Fox hosts treated Trump's 60 Minutes interview like they just watched a child ride a bike for the first time

Melissa Joskow / Media Matters

President Donald Trump has done something truly phenomenal, according to his faithful propagandists at Fox & Friends: He’s started publicly fielding questions from people who aren’t completely in the tank for him.

“He’s so confident,” glowed Fox Business host and Mr. Bumble cosplayer Stuart Varney this morning. “Notice how he answered any and all questions at press conferences and with Lesley Stahl last night on 60 Minutes,” Varney continued in an incredulous tone, before mimicking the president: “Come on, bring it on, give me the question, and I’ll answer it.”

“It’s a remarkable contrast between this president and any president in my lifetime,” Varney added.

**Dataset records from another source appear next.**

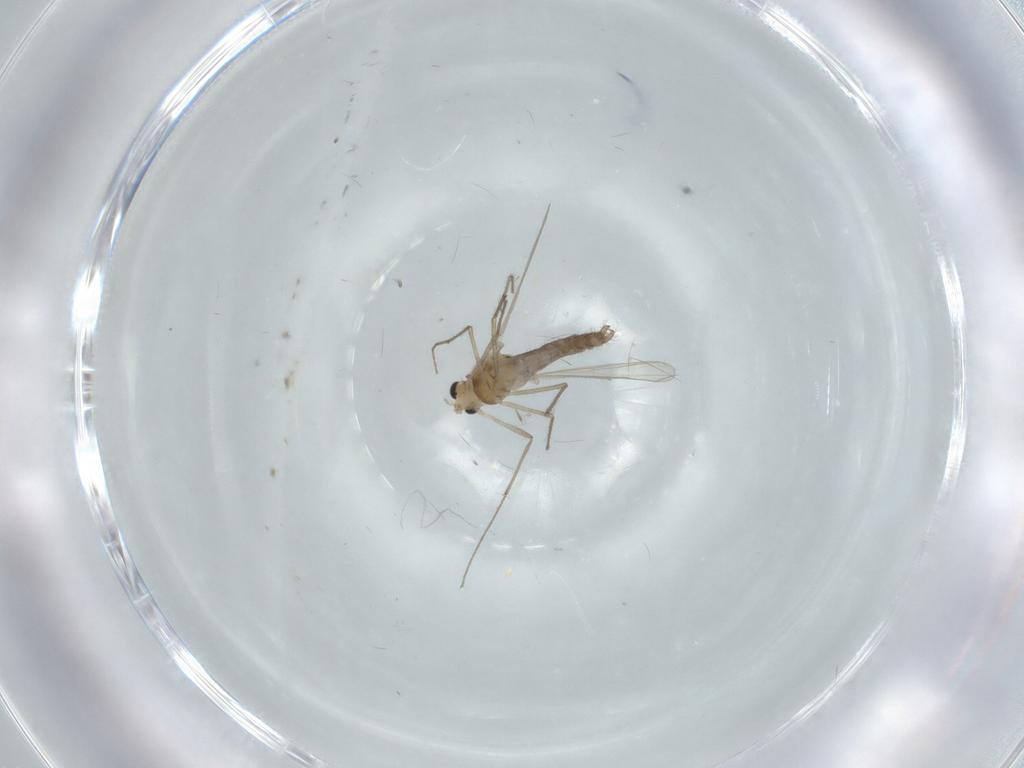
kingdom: Animalia
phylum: Arthropoda
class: Insecta
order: Diptera
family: Chironomidae
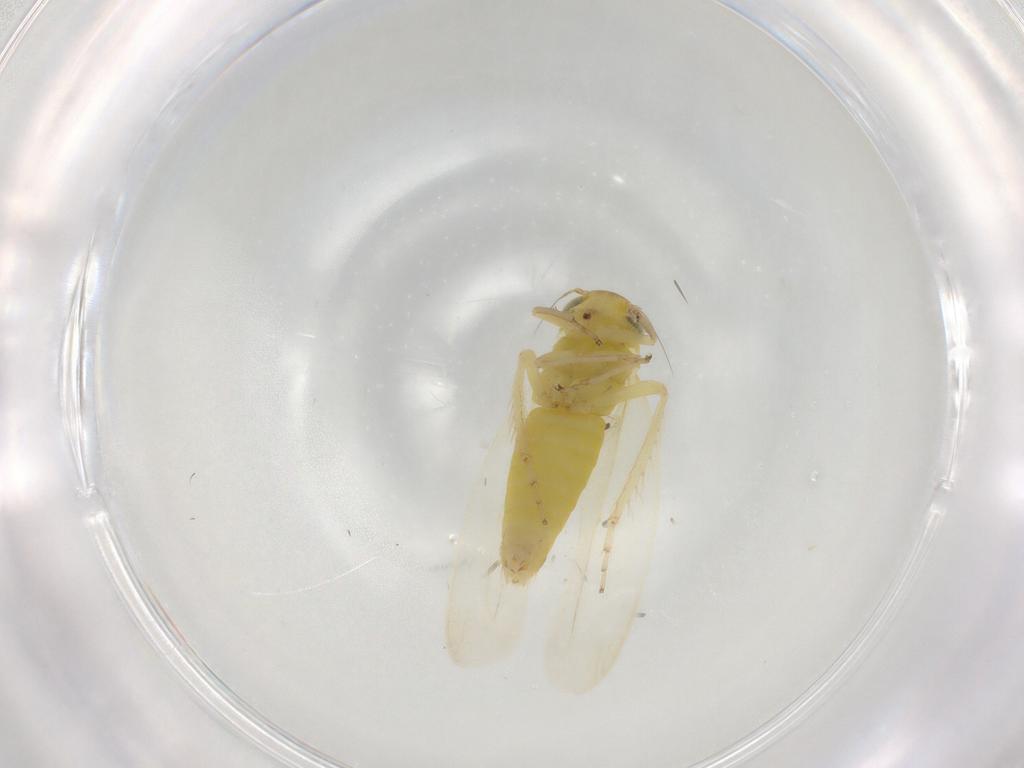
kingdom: Animalia
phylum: Arthropoda
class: Insecta
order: Hemiptera
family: Cicadellidae
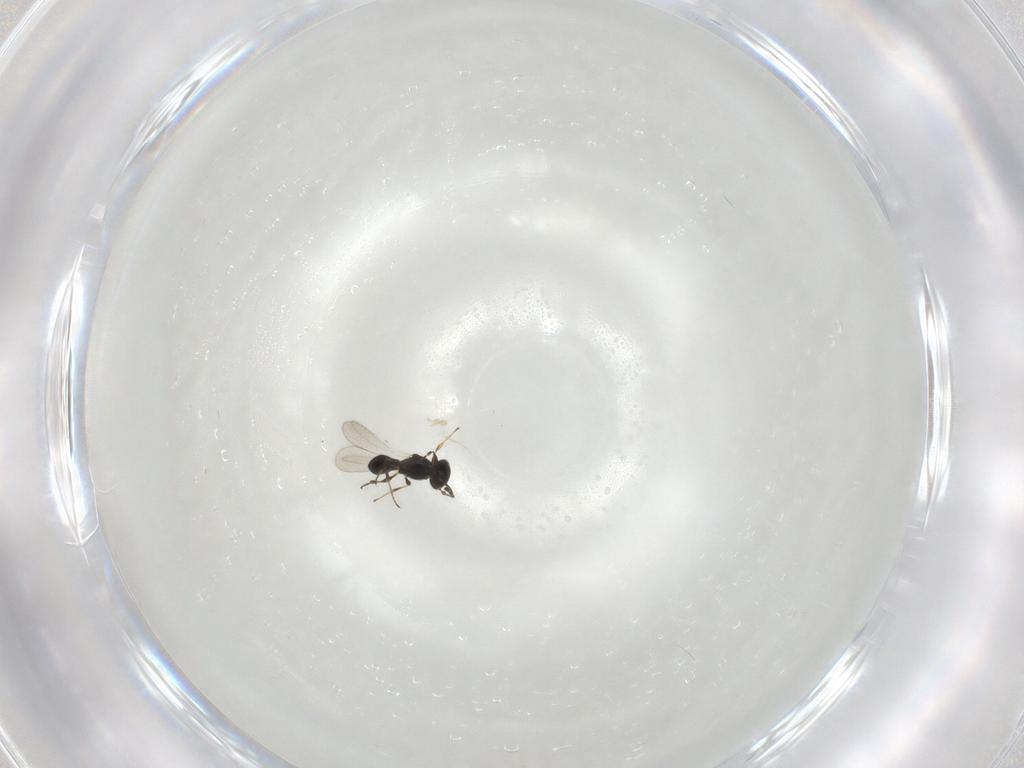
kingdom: Animalia
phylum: Arthropoda
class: Insecta
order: Hymenoptera
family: Platygastridae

Fox & Friends co-host Ainsley Earhardt agreed, saying, “Hats off to President Trump, who will go up against any journalist, even the ones who aren’t in favor of him, and answer all of the questions.”

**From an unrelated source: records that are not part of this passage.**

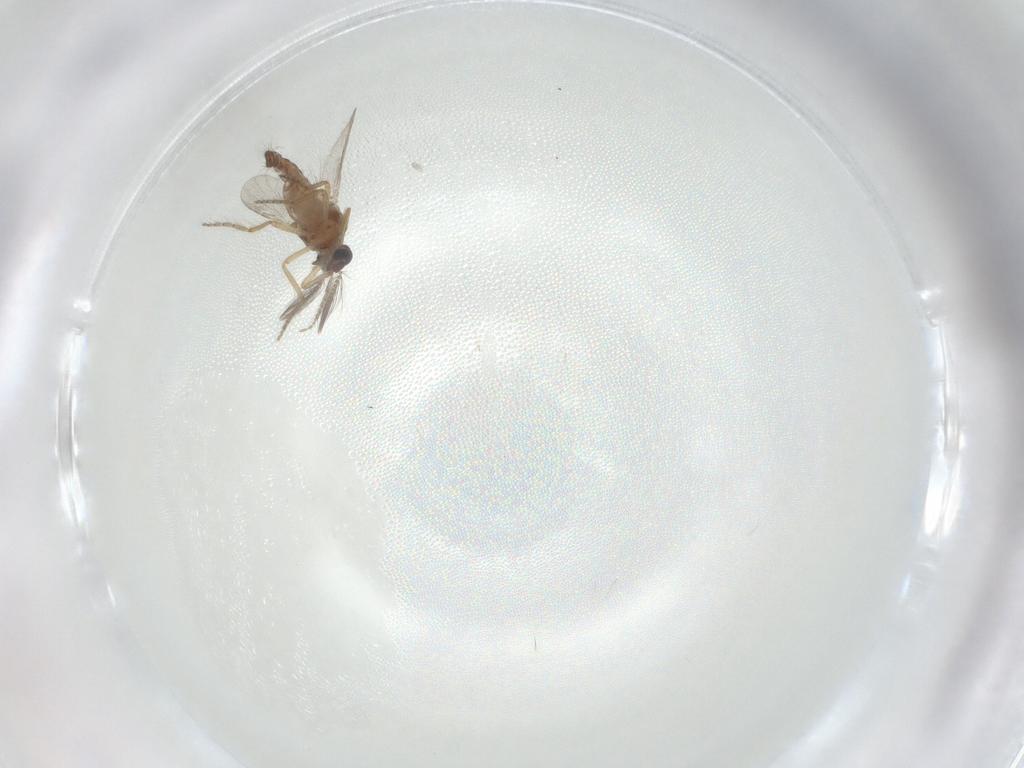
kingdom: Animalia
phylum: Arthropoda
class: Insecta
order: Diptera
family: Ceratopogonidae
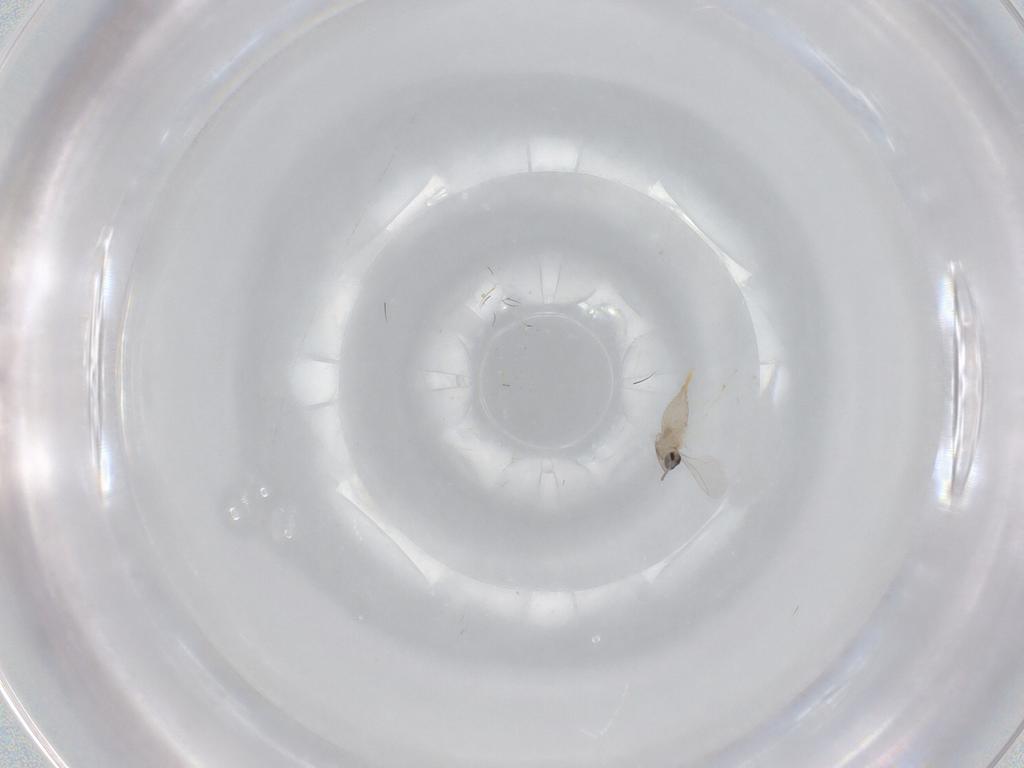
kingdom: Animalia
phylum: Arthropoda
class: Insecta
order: Diptera
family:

Trump’s recent appearances are part of a new strategy in which, as The Washington Post's Greg Sargent noted, the president is using every possible avenue in the lead-up to the midterm elections, flooding the zone with lies and fearmongering to get his voters to the polls.

But while the program’s hosts are all but ready to demand a public parade in Trump’s honor, back here in the real world, every president is expected to sit down for TV interviews with journalists who aren’t avid supporters and answer their questions at press conferences, and this one hardly ever does either.

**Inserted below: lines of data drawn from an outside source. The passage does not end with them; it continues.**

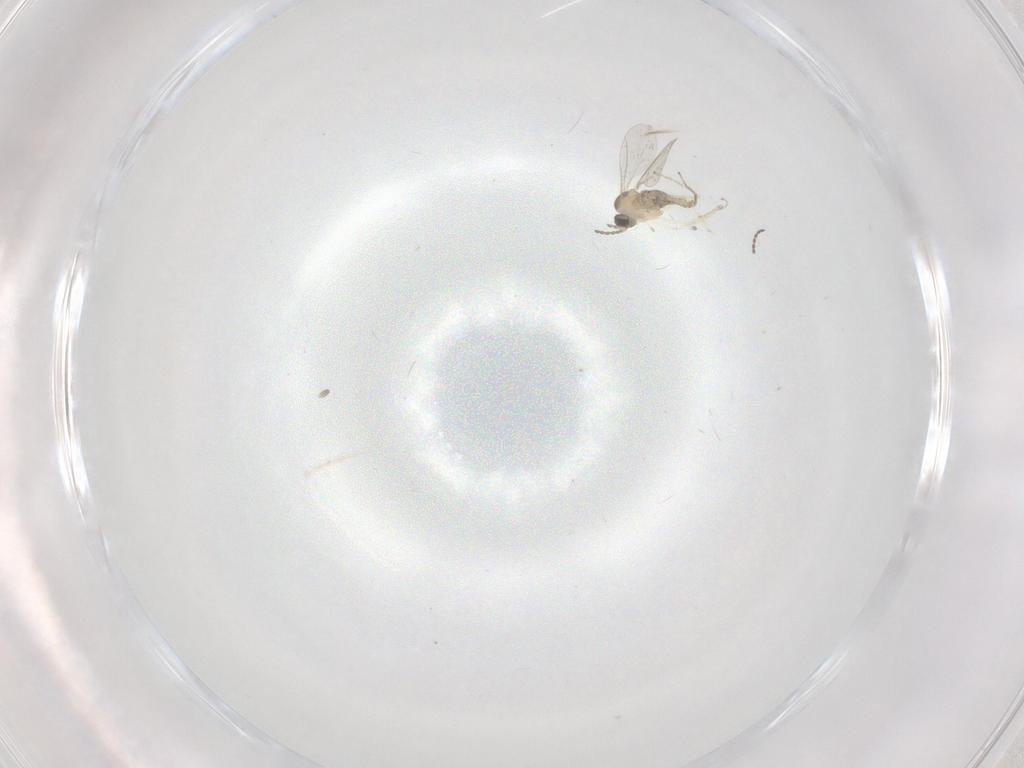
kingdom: Animalia
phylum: Arthropoda
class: Insecta
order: Diptera
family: Cecidomyiidae
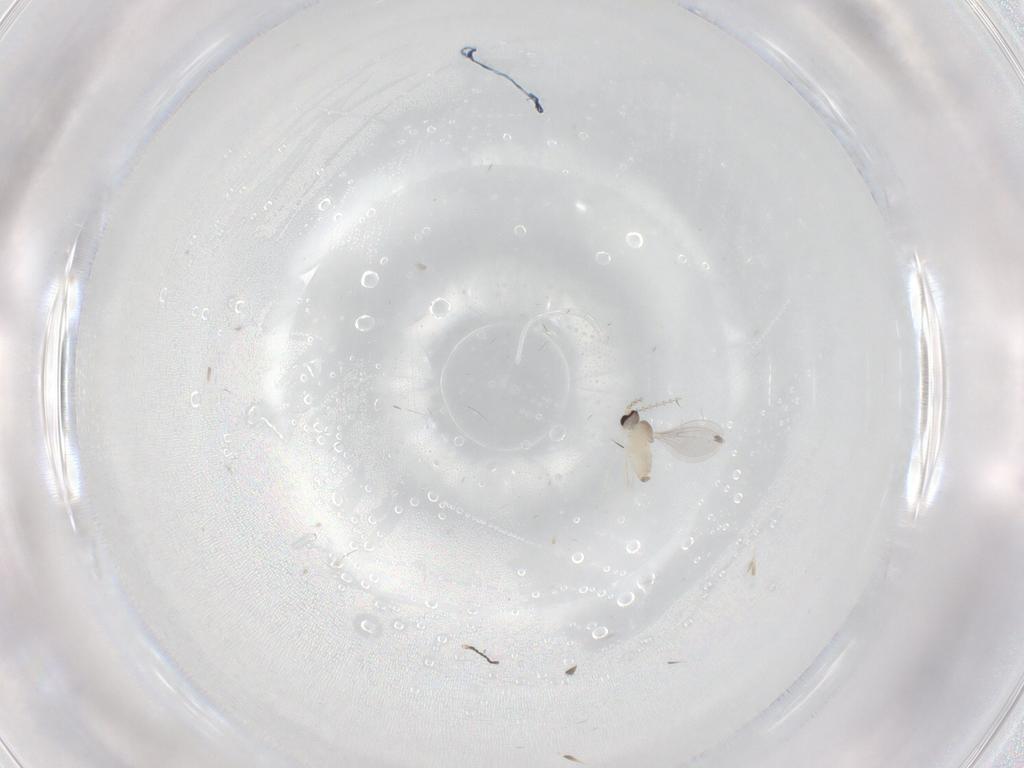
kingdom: Animalia
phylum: Arthropoda
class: Insecta
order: Diptera
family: Cecidomyiidae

Trump has only done a handful of solo press conferences thus far in his presidency, far off the pace of his recent predecessors.

And Trump’s interview with Stahl was an exceedingly rare event; the president’s television interviews have almost exclusively been with sycophants like the hosts of Fox & Friends ever since his sit-down with NBC’s Lester Holt in May 2017. That’s when Trump basically admitted he fired FBI Director James Comey because of Comey’s handling of the federal Russia investigation, setting off a firestorm that resulted in the appointment of special counsel Robert Mueller.

Fox commentators tend to treat mainstream journalists as their own mirror image. Fox acts as the communications arm of the Republican Party, and its hosts are the president’s loyal supporters and his closest advisors. Therefore, so they seem to believe, The New York Times and ABC News and the like must act the same way on behalf of Democrats.

That this isn’t actually how the rest of the media operates -- that it’s impossible, for instance, to imagine a working journalist conducting an interview with a Democratic president that serves as the warm-up event for their political rally, with the crowd cheering in the background -- is besides the point.

On Fox & Friends, as on every other day, the hats are off for Trump.